What you have to do:
Go through the following data and transcribe exactly the stretch of lines from the one holding "right elbow: (244, 531)" to the one holding "left back paw: (369, 557)", both included.

*** Data for the task Section Begins ***

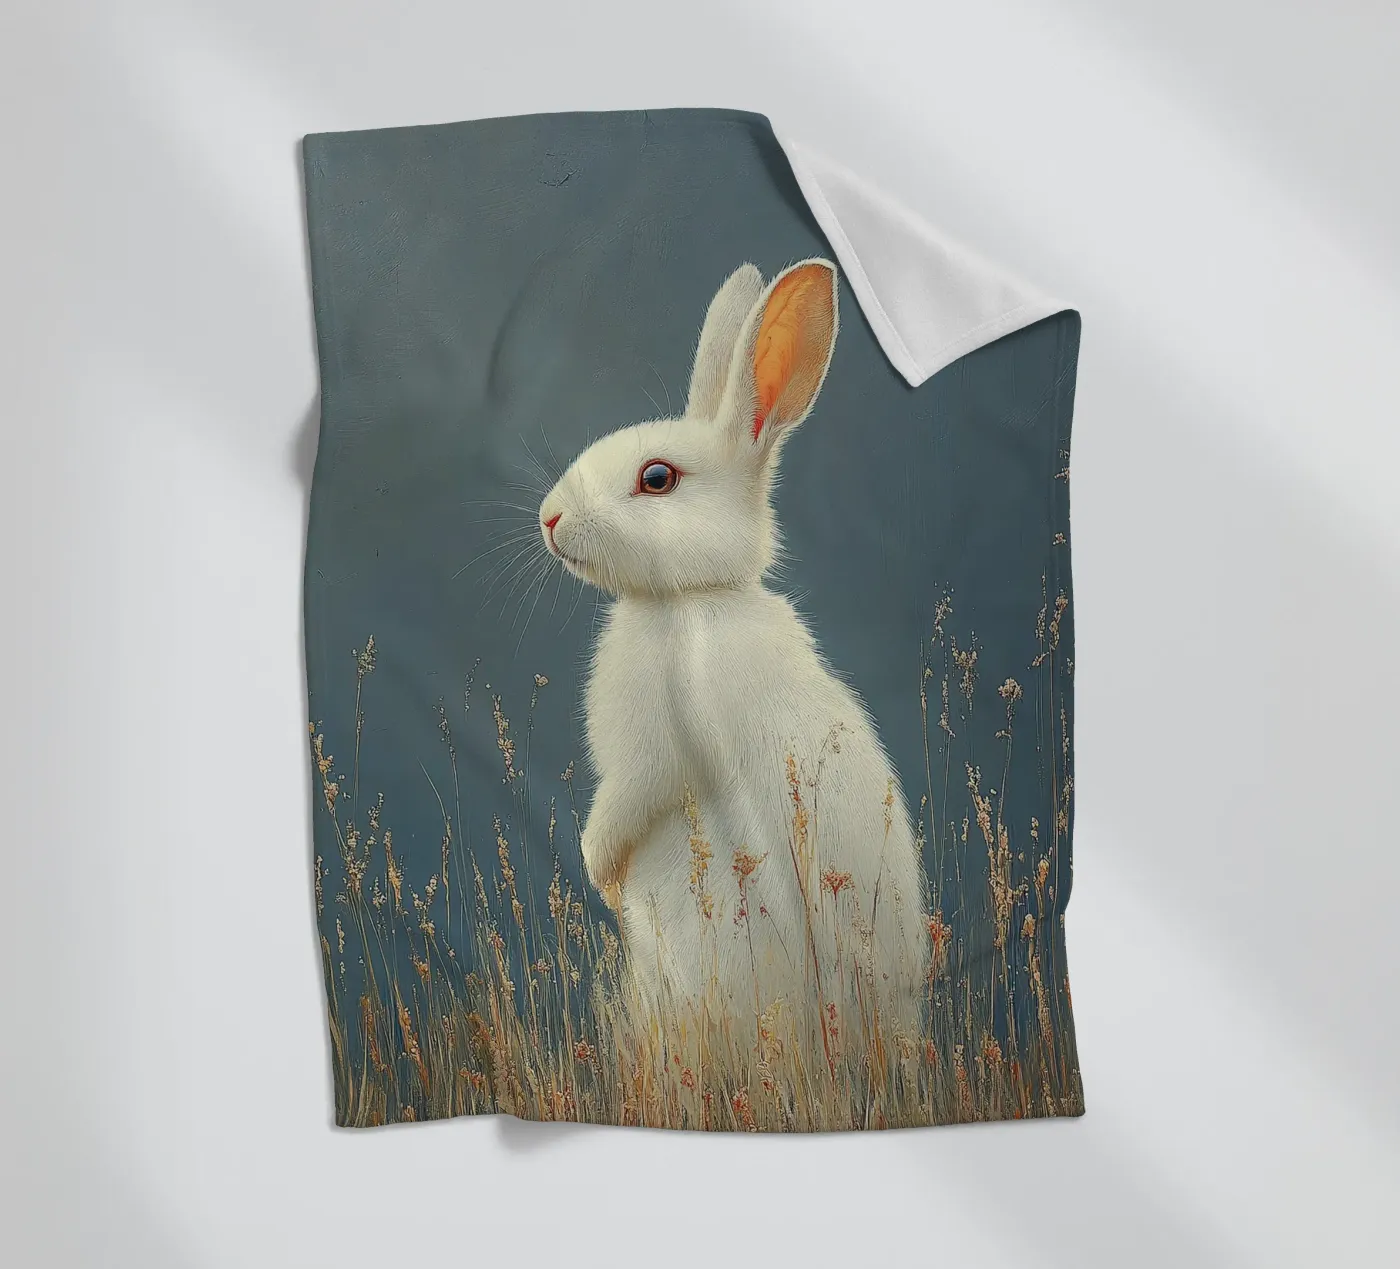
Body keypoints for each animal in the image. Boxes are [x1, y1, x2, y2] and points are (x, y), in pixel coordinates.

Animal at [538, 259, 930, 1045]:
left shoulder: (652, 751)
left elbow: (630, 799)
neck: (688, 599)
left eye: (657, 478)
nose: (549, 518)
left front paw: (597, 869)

*** Data for the task Section Ends ***
*** Data for the task Section Begins ***

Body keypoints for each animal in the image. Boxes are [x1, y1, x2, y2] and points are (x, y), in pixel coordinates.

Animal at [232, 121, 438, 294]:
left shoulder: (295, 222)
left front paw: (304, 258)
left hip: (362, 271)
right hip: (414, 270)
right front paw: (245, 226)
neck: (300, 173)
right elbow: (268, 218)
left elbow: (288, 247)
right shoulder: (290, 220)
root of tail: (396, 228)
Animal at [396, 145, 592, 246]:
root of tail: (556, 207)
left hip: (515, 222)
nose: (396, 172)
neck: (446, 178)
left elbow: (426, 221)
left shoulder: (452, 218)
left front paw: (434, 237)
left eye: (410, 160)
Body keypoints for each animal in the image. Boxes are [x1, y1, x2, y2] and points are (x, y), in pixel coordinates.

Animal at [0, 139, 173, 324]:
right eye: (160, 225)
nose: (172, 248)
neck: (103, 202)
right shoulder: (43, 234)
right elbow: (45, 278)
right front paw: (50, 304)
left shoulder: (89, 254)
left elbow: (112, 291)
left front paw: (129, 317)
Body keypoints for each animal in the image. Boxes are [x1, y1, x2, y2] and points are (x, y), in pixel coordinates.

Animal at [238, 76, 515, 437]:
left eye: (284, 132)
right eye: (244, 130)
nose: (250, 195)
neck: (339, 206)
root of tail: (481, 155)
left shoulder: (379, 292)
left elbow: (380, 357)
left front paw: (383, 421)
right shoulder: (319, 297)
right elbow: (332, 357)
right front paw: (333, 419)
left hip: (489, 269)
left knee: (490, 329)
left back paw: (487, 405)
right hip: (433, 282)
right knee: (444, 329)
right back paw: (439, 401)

*** Data for the task Section Ends ***
*** Data for the task Section Begins ***

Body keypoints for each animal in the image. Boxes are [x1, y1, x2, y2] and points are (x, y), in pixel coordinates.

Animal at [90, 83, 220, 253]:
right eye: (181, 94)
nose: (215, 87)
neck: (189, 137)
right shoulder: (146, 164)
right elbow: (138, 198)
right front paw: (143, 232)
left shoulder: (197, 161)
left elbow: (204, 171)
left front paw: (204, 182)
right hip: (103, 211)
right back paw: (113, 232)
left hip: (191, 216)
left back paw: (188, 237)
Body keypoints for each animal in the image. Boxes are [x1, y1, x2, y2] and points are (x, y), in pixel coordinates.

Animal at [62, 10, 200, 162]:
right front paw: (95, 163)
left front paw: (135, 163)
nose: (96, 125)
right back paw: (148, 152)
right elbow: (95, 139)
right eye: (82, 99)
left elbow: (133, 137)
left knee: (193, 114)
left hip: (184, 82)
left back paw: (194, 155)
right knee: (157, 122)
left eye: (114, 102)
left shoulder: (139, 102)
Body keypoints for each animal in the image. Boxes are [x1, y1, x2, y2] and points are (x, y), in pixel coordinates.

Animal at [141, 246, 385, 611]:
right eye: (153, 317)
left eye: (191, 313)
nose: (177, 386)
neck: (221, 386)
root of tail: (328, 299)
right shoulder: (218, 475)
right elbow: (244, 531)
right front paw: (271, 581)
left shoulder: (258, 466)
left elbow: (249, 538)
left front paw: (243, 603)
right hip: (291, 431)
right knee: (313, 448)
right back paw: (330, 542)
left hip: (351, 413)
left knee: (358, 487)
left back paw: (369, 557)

*** Data for the task Section Ends ***

Task answer:
right elbow: (244, 531)
right front paw: (271, 581)
left shoulder: (258, 466)
left elbow: (249, 538)
left front paw: (243, 603)
right hip: (291, 431)
right knee: (313, 448)
right back paw: (330, 542)
left hip: (351, 413)
left knee: (358, 487)
left back paw: (369, 557)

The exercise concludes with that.